(Dataset entries)
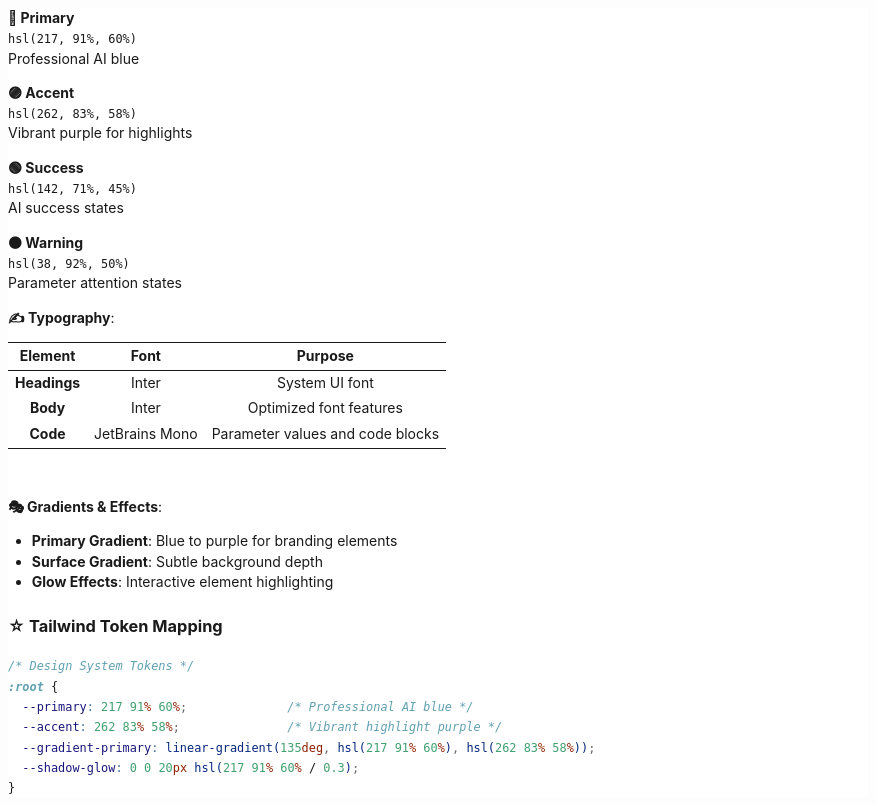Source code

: **🔵 Primary**  
`hsl(217, 91%, 60%)`  
Professional AI blue

</td>
<td align="center">

**🟣 Accent**  
`hsl(262, 83%, 58%)`  
Vibrant purple for highlights

</td>
<td align="center">

**🟢 Success**  
`hsl(142, 71%, 45%)`  
AI success states

</td>
<td align="center">

**🟠 Warning**  
`hsl(38, 92%, 50%)`  
Parameter attention states

</td>
</tr>
</table>

<div align="left">

**✍️ Typography**:

</div>

| Element | Font | Purpose |
|:---:|:---:|:---:|
| **Headings** | Inter | System UI font |
| **Body** | Inter | Optimized font features |
| **Code** | JetBrains Mono | Parameter values and code blocks |

<br>

**🎭 Gradients & Effects**:
- **Primary Gradient**: Blue to purple for branding elements
- **Surface Gradient**: Subtle background depth
- **Glow Effects**: Interactive element highlighting

###  ☆ Tailwind Token Mapping

```css
/* Design System Tokens */
:root {
  --primary: 217 91% 60%;              /* Professional AI blue */
  --accent: 262 83% 58%;               /* Vibrant highlight purple */
  --gradient-primary: linear-gradient(135deg, hsl(217 91% 60%), hsl(262 83% 58%));
  --shadow-glow: 0 0 20px hsl(217 91% 60% / 0.3);
}
```
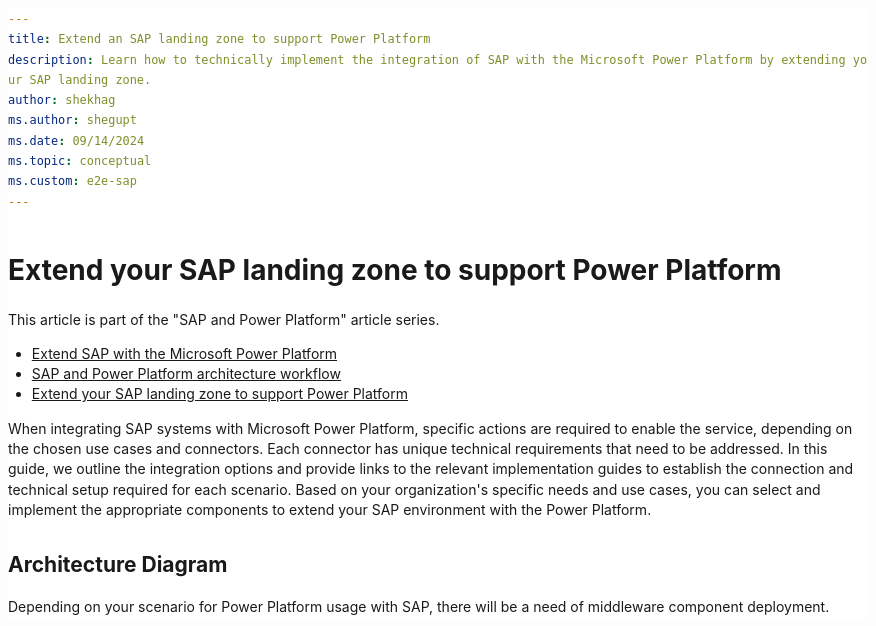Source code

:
 ```yaml
---
title: Extend an SAP landing zone to support Power Platform
description: Learn how to technically implement the integration of SAP with the Microsoft Power Platform by extending your SAP landing zone.
author: shekhag
ms.author: shegupt
ms.date: 09/14/2024
ms.topic: conceptual
ms.custom: e2e-sap
---
```


# Extend your SAP landing zone to support Power Platform

This article is part of the "SAP and Power Platform" article series.

- [Extend SAP with the Microsoft Power Platform](./sap-and-powerplatform-fundamental.md)
- [SAP and Power Platform architecture workflow](./sap-and-powerplatform-architecture-workflow.md)
- [Extend your SAP landing zone to support Power Platform](./sap-and-powerplatform-extend-landing-zone.md)

When integrating SAP systems with Microsoft Power Platform, specific actions are required to enable the service, depending on the chosen use cases and connectors. Each connector has unique technical requirements that need to be addressed.
In this guide, we outline the integration options and provide links to the relevant implementation guides to establish the connection and technical setup required for each scenario. Based on your organization's specific needs and use cases, you can select and implement the appropriate components to extend your SAP environment with the Power Platform.

## Architecture Diagram

Depending on your scenario for Power Platform usage with SAP, there will be a need of middleware component deployment.
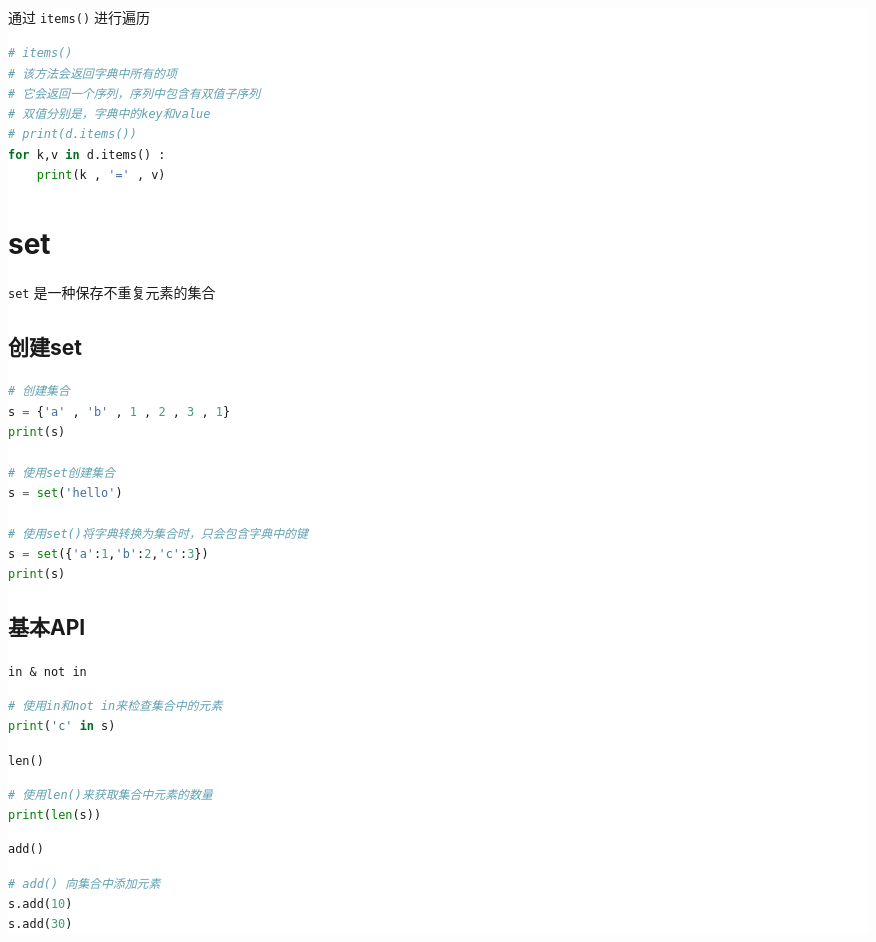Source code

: 通过 `items()` 进行遍历

```python
# items()
# 该方法会返回字典中所有的项
# 它会返回一个序列，序列中包含有双值子序列
# 双值分别是，字典中的key和value
# print(d.items())
for k,v in d.items() :
    print(k , '=' , v)
```

# set

`set` 是一种保存不重复元素的集合

## 创建set

```python
# 创建集合
s = {'a' , 'b' , 1 , 2 , 3 , 1}
print(s)

# 使用set创建集合
s = set('hello')

# 使用set()将字典转换为集合时，只会包含字典中的键
s = set({'a':1,'b':2,'c':3})
print(s)

```

## 基本API

`in & not in`

```python
# 使用in和not in来检查集合中的元素
print('c' in s)
```

`len()`

```python
# 使用len()来获取集合中元素的数量
print(len(s))
```

`add()`

```python
# add() 向集合中添加元素
s.add(10)
s.add(30)
```
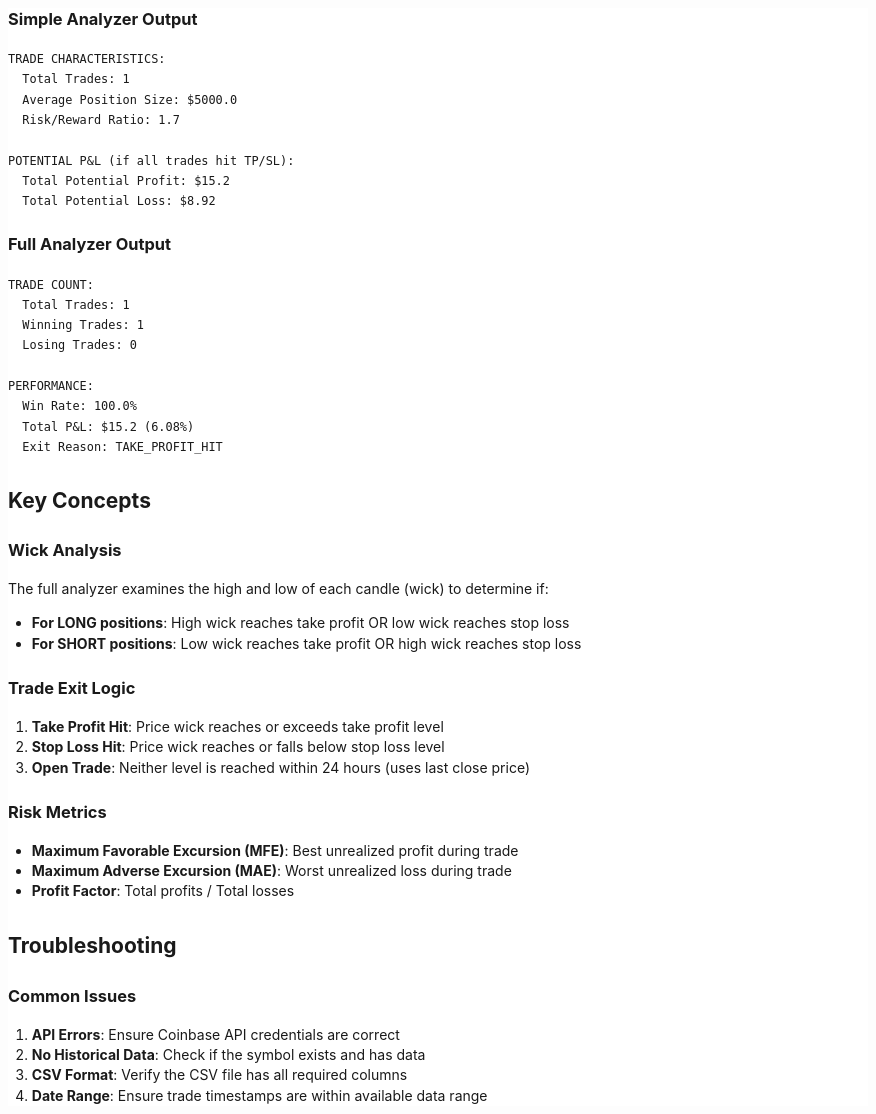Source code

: ### Simple Analyzer Output
```
TRADE CHARACTERISTICS:
  Total Trades: 1
  Average Position Size: $5000.0
  Risk/Reward Ratio: 1.7

POTENTIAL P&L (if all trades hit TP/SL):
  Total Potential Profit: $15.2
  Total Potential Loss: $8.92
```

### Full Analyzer Output
```
TRADE COUNT:
  Total Trades: 1
  Winning Trades: 1
  Losing Trades: 0

PERFORMANCE:
  Win Rate: 100.0%
  Total P&L: $15.2 (6.08%)
  Exit Reason: TAKE_PROFIT_HIT
```

## Key Concepts

### Wick Analysis
The full analyzer examines the high and low of each candle (wick) to determine if:
- **For LONG positions**: High wick reaches take profit OR low wick reaches stop loss
- **For SHORT positions**: Low wick reaches take profit OR high wick reaches stop loss

### Trade Exit Logic
1. **Take Profit Hit**: Price wick reaches or exceeds take profit level
2. **Stop Loss Hit**: Price wick reaches or falls below stop loss level
3. **Open Trade**: Neither level is reached within 24 hours (uses last close price)

### Risk Metrics
- **Maximum Favorable Excursion (MFE)**: Best unrealized profit during trade
- **Maximum Adverse Excursion (MAE)**: Worst unrealized loss during trade
- **Profit Factor**: Total profits / Total losses

## Troubleshooting

### Common Issues

1. **API Errors**: Ensure Coinbase API credentials are correct
2. **No Historical Data**: Check if the symbol exists and has data
3. **CSV Format**: Verify the CSV file has all required columns
4. **Date Range**: Ensure trade timestamps are within available data range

THE PROBLEM:
In the entries above, find each line with the word "Ensure" and show it.

RESULT:
1. **API Errors**: Ensure Coinbase API credentials are correct
4. **Date Range**: Ensure trade timestamps are within available data range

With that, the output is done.